A Plague Of All Cowards
by
Having written lately against the dog, several acquaintances have asked me to turn upon the cat, and they have been good enough to furnish me with instances of her faithlessness. Also, a lady with whom I recently sat at dinner, inquired of me on the passing of the fish, whether I had ever properly considered the cow, which she esteemed a most mischievous animal. One of them had mooed at her as she crossed a pasture and she had hastily climbed a fence. I get a good many suggestions first and last. I was once taken to a Turkish bath for no other reason–as I was afterwards told–than that it might supply me with a topic. Odd books have been put in my way. A basket of school readers was once lodged with me, with a request that I direct my attention to the absurd selection of the poems. I have been urged to go against car conductors and customs men. On one occasion I received a paper of tombstone inscriptions, with a note of direction how others might be found in a neighboring churchyard if I were curious. A lady in whose company I camped last summer has asked me to give a chapter to it. We were abroad upon a lake in the full moon–we were lost upon a mountain–twice a canoe upset–there were the usual jests about cooking. These things might have filled a few pages agreeably, yet so far they have given me only a paragraph.
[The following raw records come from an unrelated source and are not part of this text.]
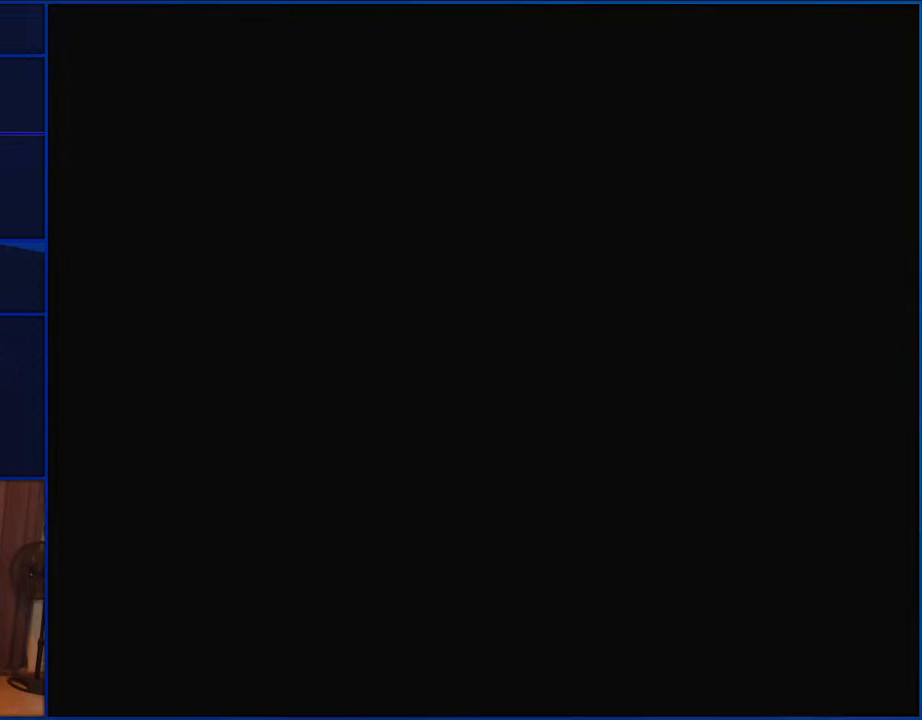
{"buttons": [], "events": []}
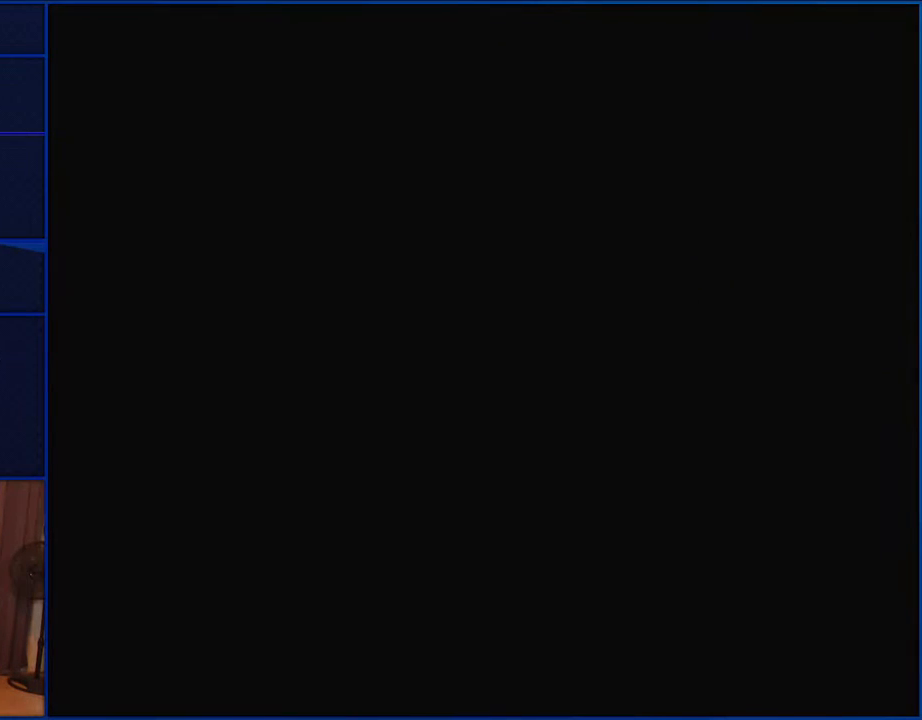
{"buttons": ["Y"], "events": [[317, "Y", "down"]]}
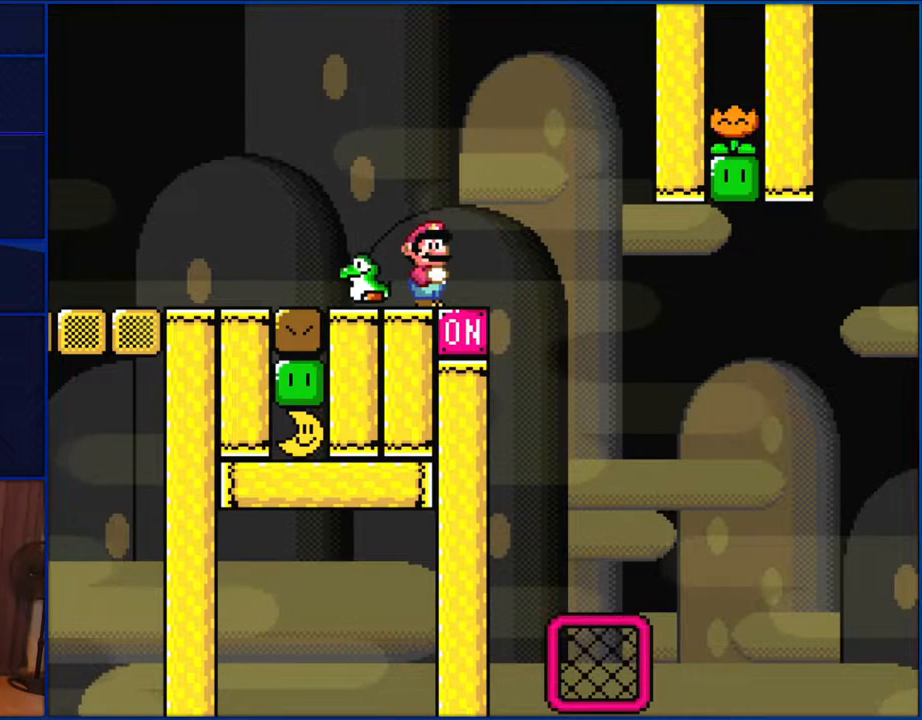
{"buttons": ["Y"], "events": []}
But I am not disposed toward any of these subjects, least of all the cat, upon which I look–despite the coldness of her nature–as a harmless and comforting appendage of the hearth-rug. I would no more prey upon her morals than I would the morals of the andirons. I choose, rather, to slip to another angle of the question and say a few words about cowards, among whom I have already confessed that I number myself.
In this year of battles, when physical courage sits so high, the reader–if he is swept off in the general opinion–will expect under such a title something caustic. He will think that I am about to loose against all cowards a plague of frogs and locusts as if old Egypt had come again. But cowardice is its own punishment. It needs no frog to nip it. Even the sharp-toothed locust–for in the days that bordered so close upon the mastodon, the locust could hardly have fallen to the tender greenling we know today–even the locust that once spoiled the Egyptians could not now add to the grief of a coward.
And yet–really I hesitate. I blush. My attack will be too intimate; for I have confessed that I am not the very button on the cap of bravery. I have indeed stiffened myself to ride a horse, a mightier feat than driving him because of the tallness of the monster and his uneasy movement, as though his legs were not well socketed and might fall out on a change of gaits. I have ridden on a camel in a side-show, but have found my only comfort in his hump. I have stroked the elephant. In a solemn hour of night I have gone downstairs to face a burglar. But I do not run singing to these dangers. While your really brave fellow is climbing a dizzy staircase to the moon–I write in figure–I would shake with fear upon a lower platform.
Perhaps you recall Mr. Tipp of the Elia essays. “Tipp,” says his pleasant biographer, “never mounted the box of a stage-coach in his life; or leaned against the rails of a balcony; or walked upon the ridge of a parapet; or looked down a precipice; or let off a gun.” I cannot follow Tipp, it may be, to his extreme tremors–my hair will not rise to so close a likeness of the fretful porcupine–yet in a measure we are in agreement. We are, as it were, cousins, with the mark of our common family strong on both of us.